25 Kasım yüzleşme günüdür

Kadına yönelik şiddete karşı mücadele gününün tarihçesi; maria, patria ve minerva isimli üç kız kardeş ile başlar. Onlar; dominik cumhuriyetin’in faşist trujillo iktidarına karşı yürüttükleri direniş ile dünya tarihine geçen ve 25 kasım 1960 tarihinde diktatörlük askerlerince tecavüz edilerek öldürülen mirabel kardeşlerdir. Kod adları ile “kelebekler” kadınlar bugünde “kelebeklerden” aldıkları güçle dünyanın her yerinde cinsiyete dayalı ayrımcılığa ve şiddete karşı mücadele etmektedir.

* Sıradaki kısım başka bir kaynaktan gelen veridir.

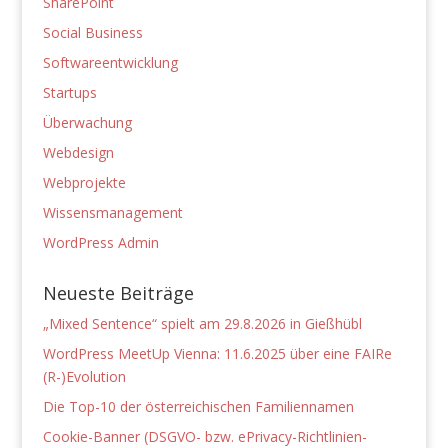
SharePoint
Social Business
Softwareentwicklung
Startups
Überwachung
Webdesign
Webprojekte
Wissensmanagement
WordPress Admin
Neueste Beiträge
„Mixed Sentence“ spielt am 29.8.2026 in Gießhübl
WordPress MeetUp Vienna: 11.6.2025 über eine FAIRe
(R-)Evolution
Die Top-10 der österreichischen Familiennamen
Cookie-Banner (DSGVO- bzw. ePrivacy-Richtlinien-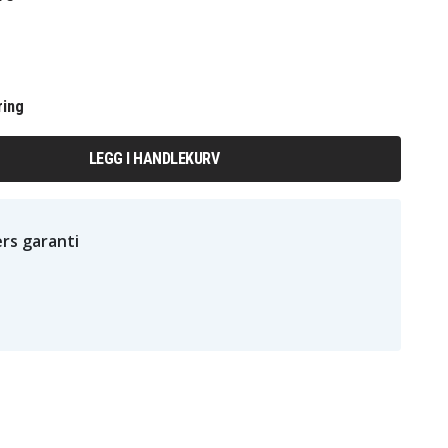
ring
LEGG I HANDLEKURV
rs garanti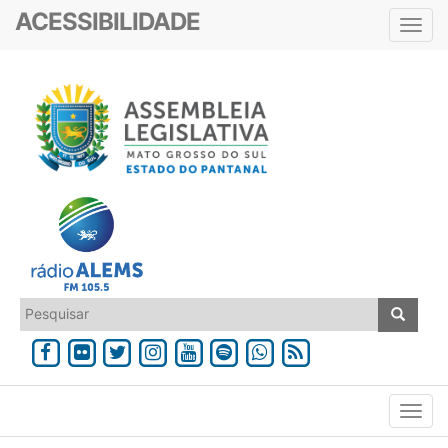
ACESSIBILIDADE
Toggl
navig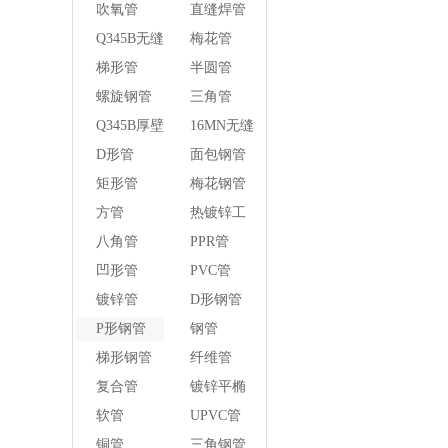
管
吹氧管
直缝焊管
Q345B无缝
梅花管
钢管
梯形管
半圆管
螺旋钢管
三角管
Q345B厚壁
16MN无缝
方管
钢管
D形管
面包钢管
矩形管
梅花钢管
方管
热镀锌工
字钢异径
八角管
PPR管
管
凹形管
PVC管
镀锌管
D形钢管
P形钢管
钢管
梯形钢管
纤维管
复合管
镀锌平椭
圆管
软管
UPVC管
铜管
三角钢管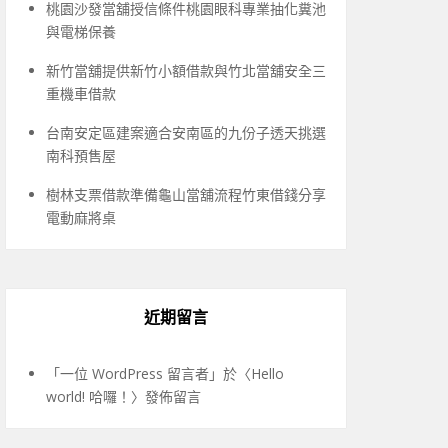
桃園沙發當舖授信條件桃園眼科專業抽化糞池
與電梯保養
新竹當舖提供新竹小額借款與竹北當舖安全三
重機車借款
台南安定區建案適合安南區的九份子透天挑選
南科預售屋
樹林支票借款準備龜山當舖流程竹東借錢分享
電動麻將桌
近期留言
「
一位 WordPress 留言者
」於〈
Hello
world! 哈囉！
〉發佈留言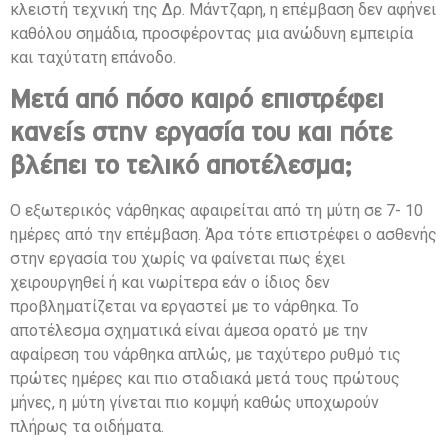
κλειστή τεχνική της Δρ. Μάντζαρη, η επέμβαση δεν αφήνει
καθόλου σημάδια, προσφέροντας μια ανώδυνη εμπειρία
και ταχύτατη επάνοδο.
Μετά από πόσο καιρό επιστρέφει
κανείς στην εργασία του και πότε
βλέπει το τελικό αποτέλεσμα;
Ο εξωτερικός νάρθηκας αφαιρείται από τη μύτη σε 7- 10
ημέρες από την επέμβαση. Άρα τότε επιστρέφει ο ασθενής
στην εργασία του χωρίς να φαίνεται πως έχει
χειρουργηθεί ή και νωρίτερα εάν ο ίδιος δεν
προβληματίζεται να εργαστεί με το νάρθηκα. Το
αποτέλεσμα σχηματικά είναι άμεσα ορατό με την
αφαίρεση του νάρθηκα απλώς, με ταχύτερο ρυθμό τις
πρώτες ημέρες και πιο σταδιακά μετά τους πρώτους
μήνες, η μύτη γίνεται πιο κομψή καθώς υποχωρούν
πλήρως τα οιδήματα.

Bu nedenle 25 kasım tüm insanlık için aynı zamanda kendisi ile yüzleşme günüdür; 25 kasım, kadınların yalnızca kadın olmaları sebebiyle, en temel insan hakkı olan yaşam haklarının güvence altında olmadığı gerçeğiyle yüzleşme günüdür. 25 kasım, kadınların, yalnızca kadın olmaları sebebiyle, maruz kaldıkları ayrımcılığın ve şiddetin, aile içinde ve kamusal alanda yaygın ve sürekli olduğu gerçeğiyle yüzleşme günüdür. 25 kasım, kadınların, yalnızca kadın olmaları sebebiyle, hukuki, siyasi, ekonomik ve sosyal alanda eşitliğe sahip olmadıkları gerçeğiyle yüzleşme günüdür. 25 kasım, kadınların, yalnızca kadın olmaları sebebiyle, dünyanın  %1’ine, dünya gelirinin ise %10’una sahip oldukları gerçeğiyle yüzleşme günüdür. 25 kasım, kadınların, yalnızca kadın olmaları sebebiyle, açlık sınırı altında yaşayan dünya nüfusunun üçte ikisini oluşturdukları gerçeğiyle yüzleşme günüdür.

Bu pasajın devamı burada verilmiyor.